Dataset entries:
►
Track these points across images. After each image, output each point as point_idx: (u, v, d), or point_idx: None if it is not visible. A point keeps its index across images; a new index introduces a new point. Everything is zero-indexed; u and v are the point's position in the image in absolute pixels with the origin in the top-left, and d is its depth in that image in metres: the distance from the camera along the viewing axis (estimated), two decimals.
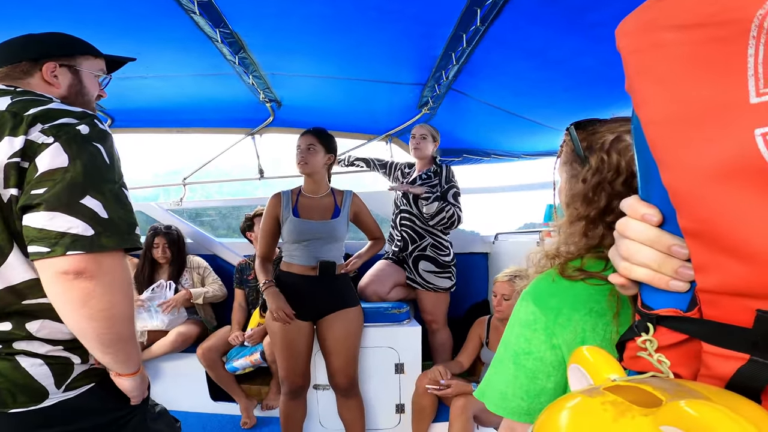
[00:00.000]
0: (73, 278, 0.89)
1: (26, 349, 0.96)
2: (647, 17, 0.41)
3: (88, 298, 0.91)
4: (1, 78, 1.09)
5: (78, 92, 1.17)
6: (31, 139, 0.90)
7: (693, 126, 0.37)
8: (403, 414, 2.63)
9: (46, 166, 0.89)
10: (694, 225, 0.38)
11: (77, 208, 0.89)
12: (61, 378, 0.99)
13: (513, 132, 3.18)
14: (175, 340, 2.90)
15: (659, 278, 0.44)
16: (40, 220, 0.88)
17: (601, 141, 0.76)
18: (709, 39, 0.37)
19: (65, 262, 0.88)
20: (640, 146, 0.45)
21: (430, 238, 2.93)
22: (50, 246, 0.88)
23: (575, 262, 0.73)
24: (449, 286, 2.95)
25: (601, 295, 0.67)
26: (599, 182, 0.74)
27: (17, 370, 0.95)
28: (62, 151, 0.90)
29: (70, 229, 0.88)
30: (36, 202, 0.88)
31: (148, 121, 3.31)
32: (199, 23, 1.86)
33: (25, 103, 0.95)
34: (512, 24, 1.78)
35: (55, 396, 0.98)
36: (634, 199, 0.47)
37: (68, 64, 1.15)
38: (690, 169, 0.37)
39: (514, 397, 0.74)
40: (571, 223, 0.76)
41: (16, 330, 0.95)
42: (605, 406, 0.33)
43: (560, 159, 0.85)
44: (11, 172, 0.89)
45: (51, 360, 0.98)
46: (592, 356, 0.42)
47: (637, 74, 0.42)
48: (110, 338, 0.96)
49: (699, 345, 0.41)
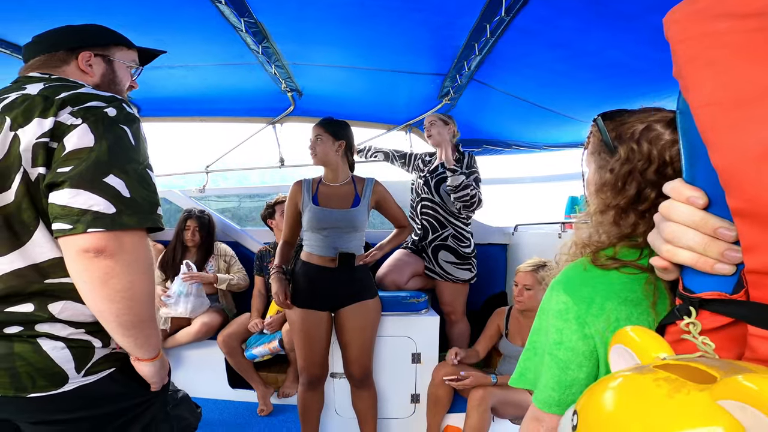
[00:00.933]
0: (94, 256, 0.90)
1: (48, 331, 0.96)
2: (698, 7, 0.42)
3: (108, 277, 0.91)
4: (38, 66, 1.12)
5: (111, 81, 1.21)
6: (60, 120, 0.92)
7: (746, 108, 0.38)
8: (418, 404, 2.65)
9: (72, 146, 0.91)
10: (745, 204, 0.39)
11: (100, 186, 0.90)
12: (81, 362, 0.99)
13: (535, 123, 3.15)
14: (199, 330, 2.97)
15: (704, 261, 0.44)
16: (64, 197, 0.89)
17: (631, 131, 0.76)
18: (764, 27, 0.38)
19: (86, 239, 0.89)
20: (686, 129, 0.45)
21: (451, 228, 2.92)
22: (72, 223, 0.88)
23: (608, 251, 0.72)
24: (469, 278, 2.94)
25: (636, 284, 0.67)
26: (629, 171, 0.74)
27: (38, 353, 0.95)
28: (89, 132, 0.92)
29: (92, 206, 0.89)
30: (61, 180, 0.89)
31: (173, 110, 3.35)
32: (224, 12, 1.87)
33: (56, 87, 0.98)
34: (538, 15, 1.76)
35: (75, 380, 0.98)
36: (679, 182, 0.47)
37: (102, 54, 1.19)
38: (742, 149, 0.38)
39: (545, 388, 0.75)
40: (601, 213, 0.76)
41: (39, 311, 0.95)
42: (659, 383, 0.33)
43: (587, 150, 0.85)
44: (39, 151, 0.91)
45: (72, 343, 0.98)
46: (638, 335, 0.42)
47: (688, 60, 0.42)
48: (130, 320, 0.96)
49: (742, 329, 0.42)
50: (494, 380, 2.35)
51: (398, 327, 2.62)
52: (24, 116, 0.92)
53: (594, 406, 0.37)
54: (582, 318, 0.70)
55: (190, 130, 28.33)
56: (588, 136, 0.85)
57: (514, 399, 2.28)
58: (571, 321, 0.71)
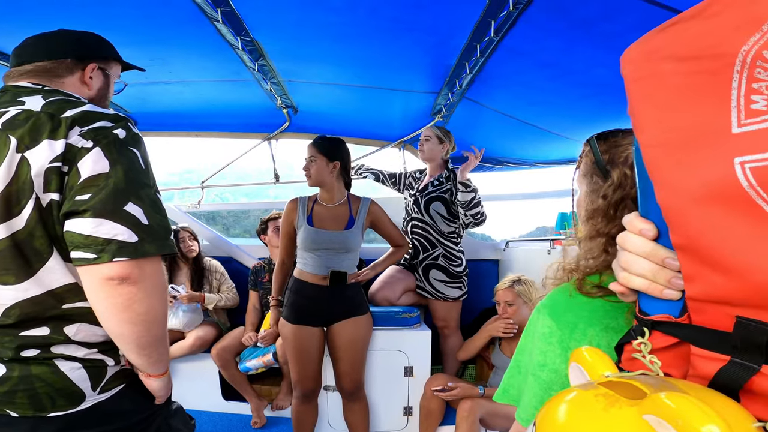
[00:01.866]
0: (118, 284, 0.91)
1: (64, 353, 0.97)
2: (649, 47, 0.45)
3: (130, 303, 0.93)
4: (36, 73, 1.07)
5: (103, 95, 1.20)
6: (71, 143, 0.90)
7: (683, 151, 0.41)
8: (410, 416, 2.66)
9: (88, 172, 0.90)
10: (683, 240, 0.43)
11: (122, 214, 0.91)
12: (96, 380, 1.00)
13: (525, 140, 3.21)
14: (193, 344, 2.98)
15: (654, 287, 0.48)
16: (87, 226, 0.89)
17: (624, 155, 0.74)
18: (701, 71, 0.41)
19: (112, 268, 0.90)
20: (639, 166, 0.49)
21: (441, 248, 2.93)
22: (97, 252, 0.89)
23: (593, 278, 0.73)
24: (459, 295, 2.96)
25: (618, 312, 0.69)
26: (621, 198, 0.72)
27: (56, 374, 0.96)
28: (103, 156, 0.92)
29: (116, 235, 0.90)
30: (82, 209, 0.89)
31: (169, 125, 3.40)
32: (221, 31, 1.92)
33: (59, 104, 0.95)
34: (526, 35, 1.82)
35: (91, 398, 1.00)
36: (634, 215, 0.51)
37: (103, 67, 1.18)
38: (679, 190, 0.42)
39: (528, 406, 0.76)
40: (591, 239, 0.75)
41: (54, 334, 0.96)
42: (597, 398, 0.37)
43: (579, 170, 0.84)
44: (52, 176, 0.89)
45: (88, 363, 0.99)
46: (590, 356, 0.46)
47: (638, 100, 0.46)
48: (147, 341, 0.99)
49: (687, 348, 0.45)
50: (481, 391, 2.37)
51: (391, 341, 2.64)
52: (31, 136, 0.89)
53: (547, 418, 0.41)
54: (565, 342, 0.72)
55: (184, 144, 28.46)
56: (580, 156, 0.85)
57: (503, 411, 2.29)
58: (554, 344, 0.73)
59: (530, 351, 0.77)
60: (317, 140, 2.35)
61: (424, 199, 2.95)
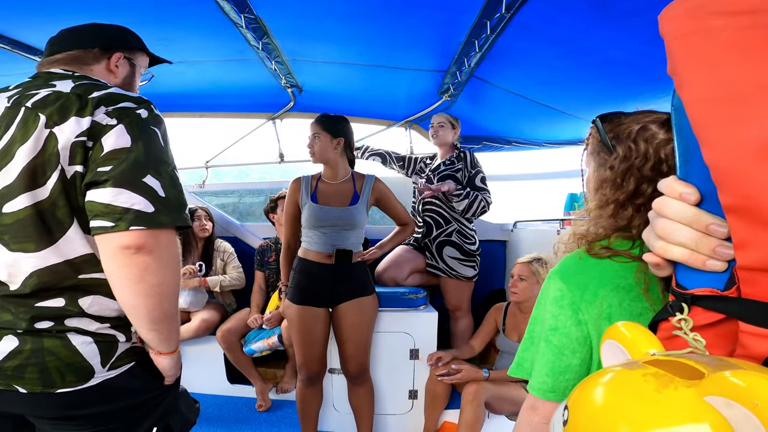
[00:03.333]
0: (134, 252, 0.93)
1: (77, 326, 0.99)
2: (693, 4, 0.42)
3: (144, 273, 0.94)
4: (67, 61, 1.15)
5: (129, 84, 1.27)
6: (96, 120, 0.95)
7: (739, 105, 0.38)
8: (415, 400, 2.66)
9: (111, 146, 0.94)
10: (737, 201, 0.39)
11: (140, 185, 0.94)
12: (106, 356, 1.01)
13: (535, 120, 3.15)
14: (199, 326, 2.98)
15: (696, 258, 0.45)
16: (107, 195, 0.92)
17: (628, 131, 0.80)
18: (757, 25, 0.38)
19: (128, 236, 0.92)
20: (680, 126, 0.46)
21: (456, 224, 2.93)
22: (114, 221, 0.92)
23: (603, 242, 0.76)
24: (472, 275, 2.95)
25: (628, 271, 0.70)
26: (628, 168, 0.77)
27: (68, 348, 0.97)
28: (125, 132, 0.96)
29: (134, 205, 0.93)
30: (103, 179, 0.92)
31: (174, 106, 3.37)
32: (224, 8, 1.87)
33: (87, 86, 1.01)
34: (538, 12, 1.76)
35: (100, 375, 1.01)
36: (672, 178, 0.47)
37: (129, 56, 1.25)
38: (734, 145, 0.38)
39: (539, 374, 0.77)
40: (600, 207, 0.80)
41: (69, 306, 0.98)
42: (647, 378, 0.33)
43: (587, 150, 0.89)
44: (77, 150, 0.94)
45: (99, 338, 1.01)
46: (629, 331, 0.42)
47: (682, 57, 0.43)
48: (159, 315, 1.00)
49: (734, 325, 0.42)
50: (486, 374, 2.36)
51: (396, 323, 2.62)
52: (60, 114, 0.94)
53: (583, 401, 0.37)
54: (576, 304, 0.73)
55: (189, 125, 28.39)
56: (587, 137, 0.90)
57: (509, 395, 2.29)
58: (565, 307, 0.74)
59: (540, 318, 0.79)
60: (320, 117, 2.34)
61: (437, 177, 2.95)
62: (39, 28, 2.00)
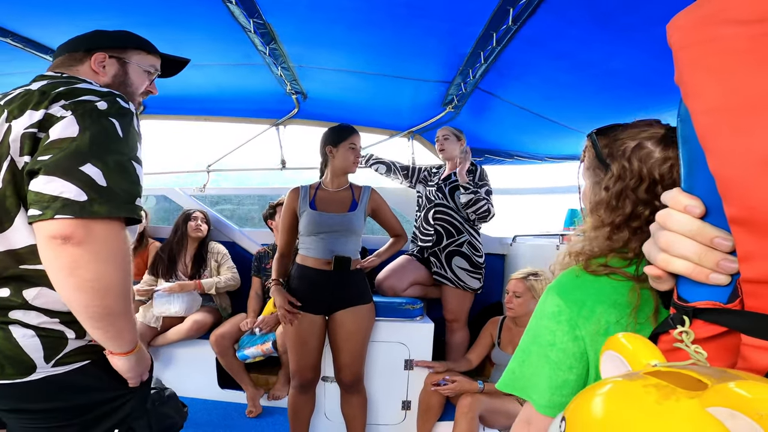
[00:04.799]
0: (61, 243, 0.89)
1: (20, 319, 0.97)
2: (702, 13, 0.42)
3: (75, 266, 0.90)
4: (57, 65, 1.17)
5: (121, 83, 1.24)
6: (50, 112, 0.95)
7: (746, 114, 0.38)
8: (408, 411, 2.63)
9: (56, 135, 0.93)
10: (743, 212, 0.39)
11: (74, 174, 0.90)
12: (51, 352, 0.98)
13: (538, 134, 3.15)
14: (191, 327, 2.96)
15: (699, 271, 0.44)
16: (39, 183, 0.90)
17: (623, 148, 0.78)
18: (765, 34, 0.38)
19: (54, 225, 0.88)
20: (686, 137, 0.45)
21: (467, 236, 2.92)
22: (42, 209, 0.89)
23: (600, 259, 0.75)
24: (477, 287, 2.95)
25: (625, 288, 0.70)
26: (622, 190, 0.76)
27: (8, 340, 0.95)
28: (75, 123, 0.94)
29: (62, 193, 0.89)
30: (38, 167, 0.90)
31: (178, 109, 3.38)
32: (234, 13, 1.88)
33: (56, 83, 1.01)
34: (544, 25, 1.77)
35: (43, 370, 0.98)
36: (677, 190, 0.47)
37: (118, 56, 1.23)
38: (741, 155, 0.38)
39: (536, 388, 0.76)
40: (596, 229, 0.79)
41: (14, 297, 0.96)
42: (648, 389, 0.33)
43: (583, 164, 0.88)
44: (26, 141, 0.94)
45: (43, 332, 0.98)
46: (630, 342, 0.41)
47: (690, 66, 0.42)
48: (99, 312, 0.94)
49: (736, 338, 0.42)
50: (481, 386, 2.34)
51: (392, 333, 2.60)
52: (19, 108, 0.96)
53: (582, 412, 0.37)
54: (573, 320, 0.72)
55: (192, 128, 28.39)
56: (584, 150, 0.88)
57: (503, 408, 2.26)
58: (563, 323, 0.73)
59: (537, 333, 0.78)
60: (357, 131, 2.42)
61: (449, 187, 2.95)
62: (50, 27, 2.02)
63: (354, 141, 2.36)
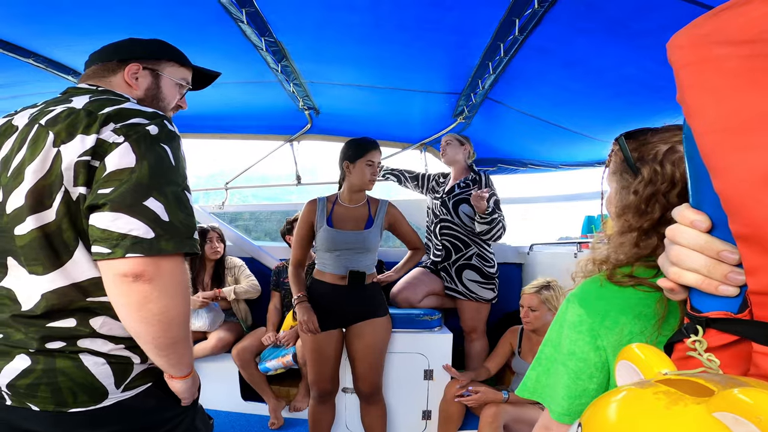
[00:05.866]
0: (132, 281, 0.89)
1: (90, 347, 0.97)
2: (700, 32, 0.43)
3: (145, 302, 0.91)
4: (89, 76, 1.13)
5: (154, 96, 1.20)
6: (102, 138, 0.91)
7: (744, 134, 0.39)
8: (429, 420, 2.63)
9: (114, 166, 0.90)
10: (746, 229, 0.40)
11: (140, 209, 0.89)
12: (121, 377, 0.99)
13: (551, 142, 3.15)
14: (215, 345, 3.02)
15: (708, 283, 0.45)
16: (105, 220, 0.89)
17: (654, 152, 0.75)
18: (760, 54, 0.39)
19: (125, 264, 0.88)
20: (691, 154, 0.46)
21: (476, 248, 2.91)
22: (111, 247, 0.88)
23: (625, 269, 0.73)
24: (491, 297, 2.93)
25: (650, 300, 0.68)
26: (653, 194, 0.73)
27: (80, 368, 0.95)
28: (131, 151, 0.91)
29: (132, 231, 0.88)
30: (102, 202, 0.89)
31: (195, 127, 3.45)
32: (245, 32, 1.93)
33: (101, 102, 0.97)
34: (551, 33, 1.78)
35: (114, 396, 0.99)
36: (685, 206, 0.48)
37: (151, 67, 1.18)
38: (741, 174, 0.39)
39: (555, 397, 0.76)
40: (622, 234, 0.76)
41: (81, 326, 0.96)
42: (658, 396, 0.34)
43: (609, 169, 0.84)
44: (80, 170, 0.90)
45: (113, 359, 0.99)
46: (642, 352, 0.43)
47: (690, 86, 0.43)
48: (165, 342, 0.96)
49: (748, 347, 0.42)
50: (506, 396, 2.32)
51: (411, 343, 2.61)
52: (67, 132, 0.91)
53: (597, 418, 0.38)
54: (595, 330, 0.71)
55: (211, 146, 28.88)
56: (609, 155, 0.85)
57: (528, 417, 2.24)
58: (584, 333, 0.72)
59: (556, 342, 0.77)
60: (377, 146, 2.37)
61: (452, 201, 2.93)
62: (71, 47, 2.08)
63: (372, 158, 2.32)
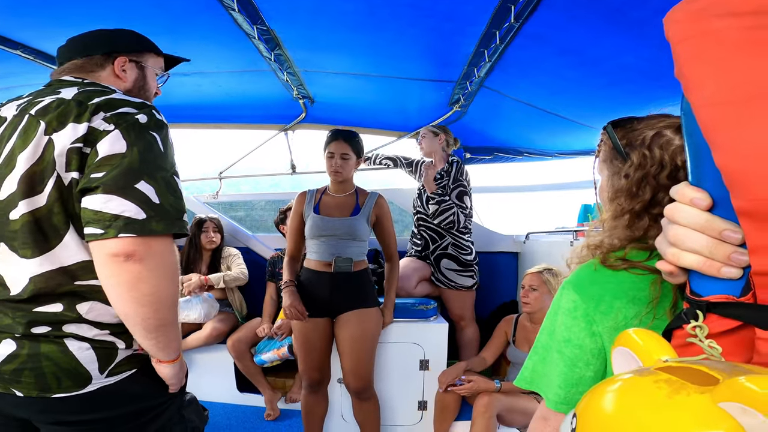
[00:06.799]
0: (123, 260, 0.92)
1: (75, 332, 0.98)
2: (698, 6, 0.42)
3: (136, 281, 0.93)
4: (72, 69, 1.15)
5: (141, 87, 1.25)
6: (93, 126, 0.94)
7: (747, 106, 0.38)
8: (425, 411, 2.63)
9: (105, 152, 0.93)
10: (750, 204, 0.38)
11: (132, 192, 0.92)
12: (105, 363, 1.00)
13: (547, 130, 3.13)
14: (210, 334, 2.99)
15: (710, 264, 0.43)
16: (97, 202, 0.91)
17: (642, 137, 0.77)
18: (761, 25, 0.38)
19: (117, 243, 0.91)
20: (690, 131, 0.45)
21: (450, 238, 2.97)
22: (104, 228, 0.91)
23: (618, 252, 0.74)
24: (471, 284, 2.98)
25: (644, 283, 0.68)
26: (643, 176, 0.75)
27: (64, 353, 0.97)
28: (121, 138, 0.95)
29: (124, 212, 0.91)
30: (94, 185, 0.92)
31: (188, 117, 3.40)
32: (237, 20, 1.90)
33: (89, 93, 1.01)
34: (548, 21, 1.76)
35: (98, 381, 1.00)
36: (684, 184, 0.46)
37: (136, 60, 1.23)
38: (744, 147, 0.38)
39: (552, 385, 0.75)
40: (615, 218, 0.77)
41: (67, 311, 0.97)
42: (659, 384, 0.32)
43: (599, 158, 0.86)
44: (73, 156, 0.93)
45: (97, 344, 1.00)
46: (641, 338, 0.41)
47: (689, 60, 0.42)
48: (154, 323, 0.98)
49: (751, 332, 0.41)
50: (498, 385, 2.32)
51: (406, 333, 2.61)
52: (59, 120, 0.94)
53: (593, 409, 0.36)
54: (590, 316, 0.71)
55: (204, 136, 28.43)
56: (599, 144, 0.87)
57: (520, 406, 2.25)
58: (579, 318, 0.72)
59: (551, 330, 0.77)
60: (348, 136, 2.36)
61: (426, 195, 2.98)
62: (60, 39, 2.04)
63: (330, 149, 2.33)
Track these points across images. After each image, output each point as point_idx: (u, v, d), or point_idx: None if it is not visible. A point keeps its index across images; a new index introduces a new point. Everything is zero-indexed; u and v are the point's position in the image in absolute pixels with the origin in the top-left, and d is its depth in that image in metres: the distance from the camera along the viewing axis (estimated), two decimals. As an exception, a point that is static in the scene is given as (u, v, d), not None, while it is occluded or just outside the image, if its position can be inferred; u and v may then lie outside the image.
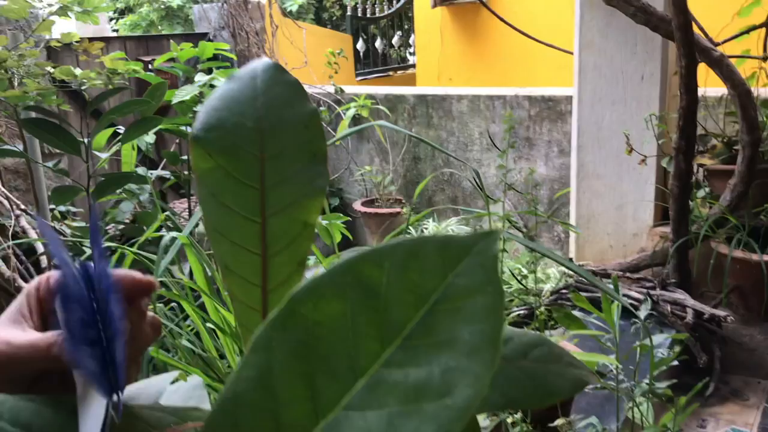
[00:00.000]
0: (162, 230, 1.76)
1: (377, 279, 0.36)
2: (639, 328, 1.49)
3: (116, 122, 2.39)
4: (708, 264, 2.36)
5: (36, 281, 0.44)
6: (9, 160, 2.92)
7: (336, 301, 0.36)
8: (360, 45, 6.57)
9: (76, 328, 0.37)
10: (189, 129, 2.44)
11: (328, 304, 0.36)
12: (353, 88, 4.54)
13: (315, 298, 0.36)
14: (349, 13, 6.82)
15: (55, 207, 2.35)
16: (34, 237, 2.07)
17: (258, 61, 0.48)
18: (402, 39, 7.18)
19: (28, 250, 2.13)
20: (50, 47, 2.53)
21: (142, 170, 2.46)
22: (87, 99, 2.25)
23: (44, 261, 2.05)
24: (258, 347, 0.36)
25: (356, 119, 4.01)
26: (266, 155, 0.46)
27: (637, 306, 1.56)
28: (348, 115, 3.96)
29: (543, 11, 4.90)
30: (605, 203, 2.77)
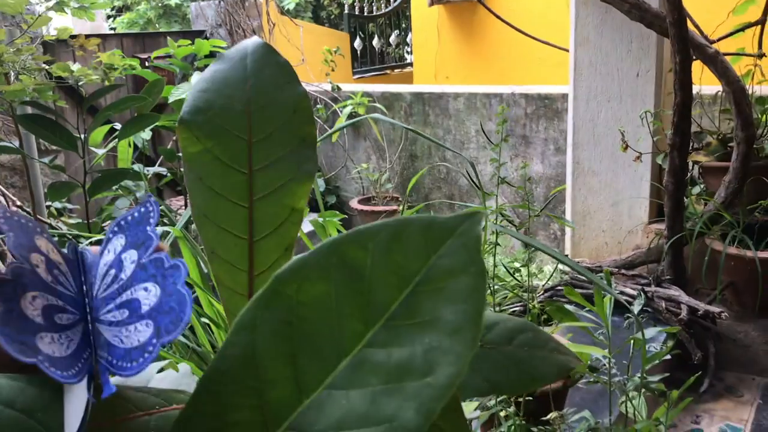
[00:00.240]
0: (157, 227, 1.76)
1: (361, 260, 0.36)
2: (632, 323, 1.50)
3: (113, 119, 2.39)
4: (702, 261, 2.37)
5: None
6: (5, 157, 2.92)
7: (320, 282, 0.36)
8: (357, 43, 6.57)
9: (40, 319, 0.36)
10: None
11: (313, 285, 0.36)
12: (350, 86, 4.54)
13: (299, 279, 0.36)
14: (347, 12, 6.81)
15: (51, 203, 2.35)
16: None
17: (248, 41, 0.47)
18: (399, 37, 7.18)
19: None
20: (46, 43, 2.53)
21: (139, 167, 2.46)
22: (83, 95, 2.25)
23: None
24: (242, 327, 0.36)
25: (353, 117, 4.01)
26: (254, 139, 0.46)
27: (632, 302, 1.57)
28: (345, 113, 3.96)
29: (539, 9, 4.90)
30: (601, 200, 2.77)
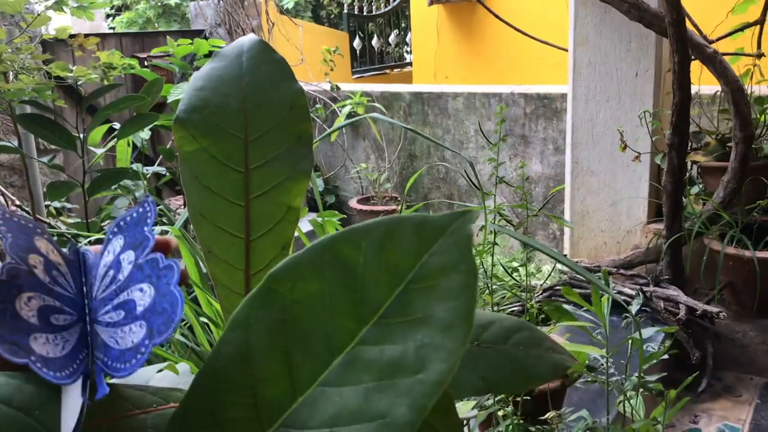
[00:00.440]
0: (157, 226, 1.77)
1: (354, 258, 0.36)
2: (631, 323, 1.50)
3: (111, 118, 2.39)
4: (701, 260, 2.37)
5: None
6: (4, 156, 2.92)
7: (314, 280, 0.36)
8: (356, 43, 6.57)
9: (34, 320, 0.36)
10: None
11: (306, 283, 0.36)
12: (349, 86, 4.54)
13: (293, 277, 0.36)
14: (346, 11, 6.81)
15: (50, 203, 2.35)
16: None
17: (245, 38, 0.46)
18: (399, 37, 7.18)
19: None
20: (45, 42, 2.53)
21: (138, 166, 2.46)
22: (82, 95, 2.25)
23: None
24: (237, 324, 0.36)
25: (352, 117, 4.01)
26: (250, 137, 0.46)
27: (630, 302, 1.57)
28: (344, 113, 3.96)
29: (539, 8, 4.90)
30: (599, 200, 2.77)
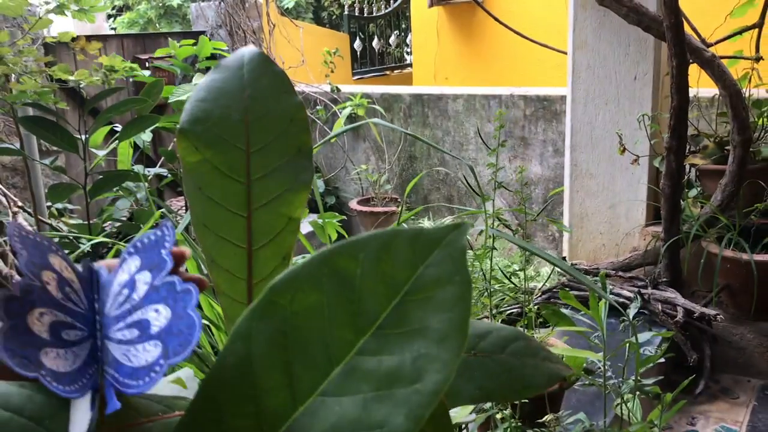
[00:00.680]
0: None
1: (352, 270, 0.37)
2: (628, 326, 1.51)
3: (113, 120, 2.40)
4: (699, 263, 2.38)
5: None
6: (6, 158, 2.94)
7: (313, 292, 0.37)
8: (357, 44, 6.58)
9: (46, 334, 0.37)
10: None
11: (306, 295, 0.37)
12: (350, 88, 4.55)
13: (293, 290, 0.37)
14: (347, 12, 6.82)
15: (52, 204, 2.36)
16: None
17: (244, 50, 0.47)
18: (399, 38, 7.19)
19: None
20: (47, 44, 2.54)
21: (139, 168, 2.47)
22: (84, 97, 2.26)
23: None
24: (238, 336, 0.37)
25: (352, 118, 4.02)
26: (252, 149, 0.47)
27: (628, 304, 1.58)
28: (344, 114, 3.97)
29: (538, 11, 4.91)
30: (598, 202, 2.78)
◄
### Activity
Set down exactly the lines above, from the line containing "43: (560, 159, 0.85)" through the line containing "58: (571, 321, 0.71)". Skip the pictures.

### Answer to this problem
43: (560, 159, 0.85)
44: (11, 172, 0.89)
45: (51, 360, 0.98)
46: (592, 356, 0.42)
47: (637, 74, 0.42)
48: (110, 338, 0.96)
49: (699, 345, 0.41)
[00:00.933]
0: (94, 256, 0.90)
1: (48, 331, 0.96)
2: (698, 7, 0.42)
3: (108, 277, 0.91)
4: (38, 66, 1.12)
5: (111, 81, 1.21)
6: (60, 120, 0.92)
7: (746, 108, 0.38)
8: (418, 404, 2.65)
9: (72, 146, 0.91)
10: (745, 204, 0.39)
11: (100, 186, 0.90)
12: (81, 362, 0.99)
13: (535, 123, 3.15)
14: (199, 330, 2.97)
15: (704, 261, 0.44)
16: (64, 197, 0.89)
17: (631, 131, 0.76)
18: (764, 27, 0.38)
19: (86, 239, 0.89)
20: (686, 129, 0.45)
21: (451, 228, 2.92)
22: (72, 223, 0.88)
23: (608, 251, 0.72)
24: (469, 278, 2.94)
25: (636, 284, 0.67)
26: (629, 171, 0.74)
27: (38, 353, 0.95)
28: (89, 132, 0.92)
29: (92, 206, 0.89)
30: (61, 180, 0.89)
31: (173, 110, 3.35)
32: (224, 12, 1.87)
33: (56, 87, 0.98)
34: (538, 15, 1.76)
35: (75, 380, 0.98)
36: (679, 182, 0.47)
37: (102, 54, 1.19)
38: (742, 149, 0.38)
39: (545, 388, 0.75)
40: (601, 213, 0.76)
41: (39, 311, 0.95)
42: (659, 383, 0.33)
43: (587, 150, 0.85)
44: (39, 151, 0.91)
45: (72, 343, 0.98)
46: (638, 335, 0.42)
47: (688, 60, 0.42)
48: (130, 320, 0.96)
49: (742, 329, 0.42)
50: (494, 380, 2.35)
51: (398, 327, 2.62)
52: (24, 116, 0.92)
53: (594, 406, 0.37)
54: (582, 318, 0.70)
55: (190, 130, 28.33)
56: (588, 136, 0.85)
57: (514, 399, 2.28)
58: (571, 321, 0.71)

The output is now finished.